Shah Sachin J, van Walraven Carl, Jeon Sun Young, Boscardin W John, Hobbs Fd Richard, Connolly Stuart, Ezekowitz Michael, Covinsky Kenneth E, Fang Margaret C, Singer Daniel E
medRxiv. 2023 Jun 2:2023.02.10.23285303. doi: 10.1101/2023.02.10.23285303.
Patients with atrial fibrillation (AF) have a high rate of all-cause mortality that is only partially attributable to vascular outcomes. While the competing risk of death may affect expected anticoagulant benefit, guidelines do not account for it. We sought to determine if using a competing risks framework materially affects the guideline-endorsed estimate of absolute risk reduction attributable to anticoagulants.

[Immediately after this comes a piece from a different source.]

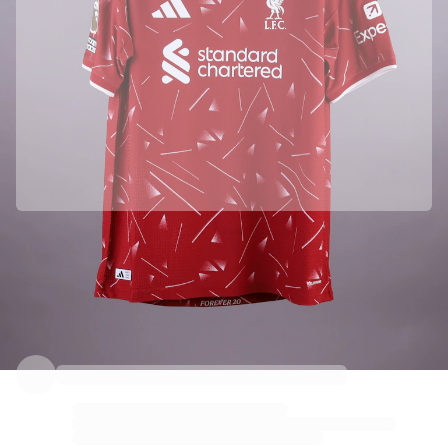
Parceria oficial com Liverpool FC
Esta camisola veio diretamente de Liverpool FC para garantir a sua autenticidade.
Autenticado com a Fabricks
Este produto vem com um certificado digital pessoal que garante e protege a sua identidade.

We conducted a secondary analysis of 12 RCTs that randomized patients with AF to oral anticoagulants or either placebo or antiplatelets. For each participant, we estimated the absolute risk reduction (ARR) of anticoagulants to prevent stroke or systemic embolism using two methods. First, we estimated the ARR using a guideline-endorsed model (CHA DS -VASc) and then again using a Competing Risk Model that uses the same inputs as CHA DS -VASc but accounts for the competing risk of death and allows for non-linear growth in benefit over time. We compared the absolute and relative differences in estimated benefit and whether the differences in estimated benefit varied by life expectancy.

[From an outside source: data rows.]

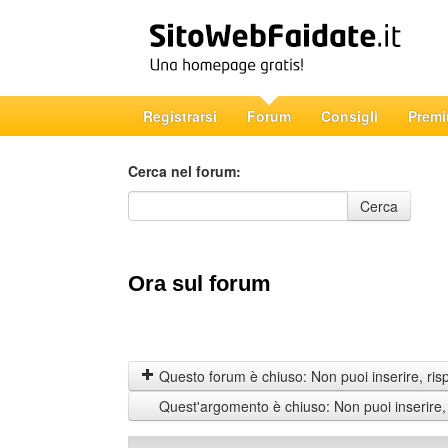
Registrarsi
Forum
Consigli
Prem
Cerca nel forum:
Cerca nel forum
Cerca
Ora sul forum
Questo forum è chiuso: Non puoi inserire, ris
Quest'argomento è chiuso: Non puoi inserire,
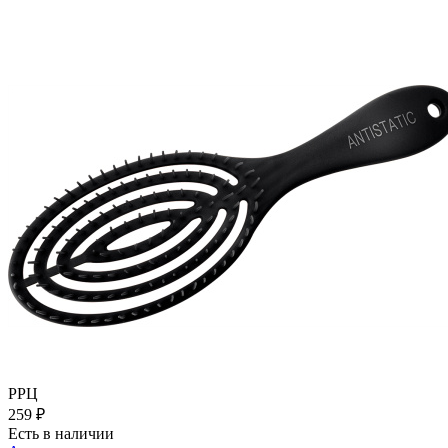
РРЦ
259
₽
Есть в наличии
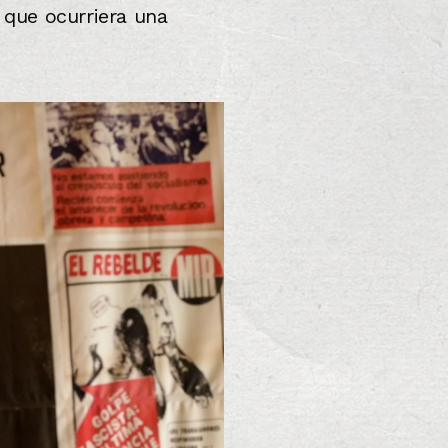
 que ocurriera una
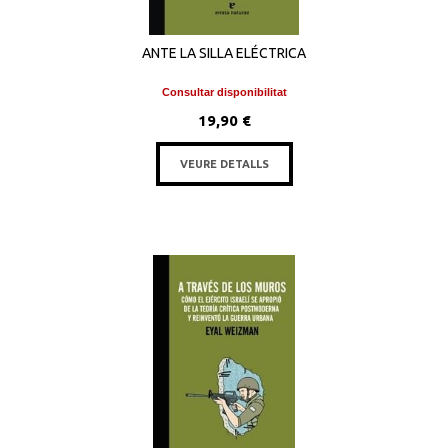
ANTE LA SILLA ELÉCTRICA
Consultar disponibilitat
19,90 €
VEURE DETALLS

7933 participants had a median life expectancy of 8 years (IQR 6, 12), determined by comorbidity-adjusted life tables. 43% were randomized to oral anticoagulation (median age 73 years, 36% women). The guideline-endorsed CHA DS -VASc model estimated a larger ARR than the Competing Risk Model (median ARR at 3 years, 6.9% vs. 5.2%). ARR differences varied by life expectancies: for those with life expectancies in the highest decile, 3-year ARR difference (CHA DS -VASc model - Competing Risk Model 3-year risk) was -1.2% (42% relative underestimation); for those with life expectancies in the lowest decile, 3-year ARR difference was 5.9% (91% relative overestimation).
Anticoagulants were exceptionally effective at reduced stroke risk. However, anticoagulant benefits were misestimated with CHA DS -VASc, which does not account for the competing risk of death nor decelerating treatment benefit over time. Overestimation was most pronounced in patients with the lowest life expectancy and when benefit was estimated over a multi-year horizon.
心房颤动(AF)患者的全因死亡率较高,而这仅部分归因于血管相关结局。虽然死亡的竞争风险可能会影响预期的抗凝获益,但指南并未考虑这一点。我们试图确定使用竞争风险框架是否会实质性地影响指南认可的抗凝药物绝对风险降低估计值。
我们对12项随机对照试验进行了二次分析,这些试验将AF患者随机分为口服抗凝药组或安慰剂组或抗血小板药物组。对于每位参与者,我们使用两种方法估计抗凝药物预防中风或全身性栓塞的绝对风险降低(ARR)。首先,我们使用指南认可的模型(CHA₂DS₂-VASc)估计ARR,然后再次使用竞争风险模型进行估计,该模型使用与CHA₂DS₂-VASc相同的输入,但考虑了死亡的竞争风险,并允许获益随时间呈非线性增长。我们比较了估计获益的绝对差异和相对差异,以及估计获益的差异是否因预期寿命而异。
根据合并症调整生命表,7933名参与者的中位预期寿命为8年(四分位间距6, 12)。43%被随机分配至口服抗凝治疗组(中位年龄73岁,36%为女性)。指南认可的CHA₂DS₂-VASc模型估计的ARR高于竞争风险模型(3年时的中位ARR,分别为6.9%和5.2%)。ARR差异因预期寿命而异:对于预期寿命处于最高十分位数的人群,3年ARR差异(CHA₂DS₂-VASc模型 - 竞争风险模型3年风险)为-1.2%(相对低估42%);对于预期寿命处于最低十分位数的人群,3年ARR差异为5.9%(相对高估91%)。
抗凝药物在降低中风风险方面异常有效。然而,CHA₂DS₂-VASc模型对抗凝获益的估计存在偏差,该模型既未考虑死亡的竞争风险,也未考虑治疗获益随时间的减速。在预期寿命最低的患者中以及在多年期内估计获益时,高估最为明显。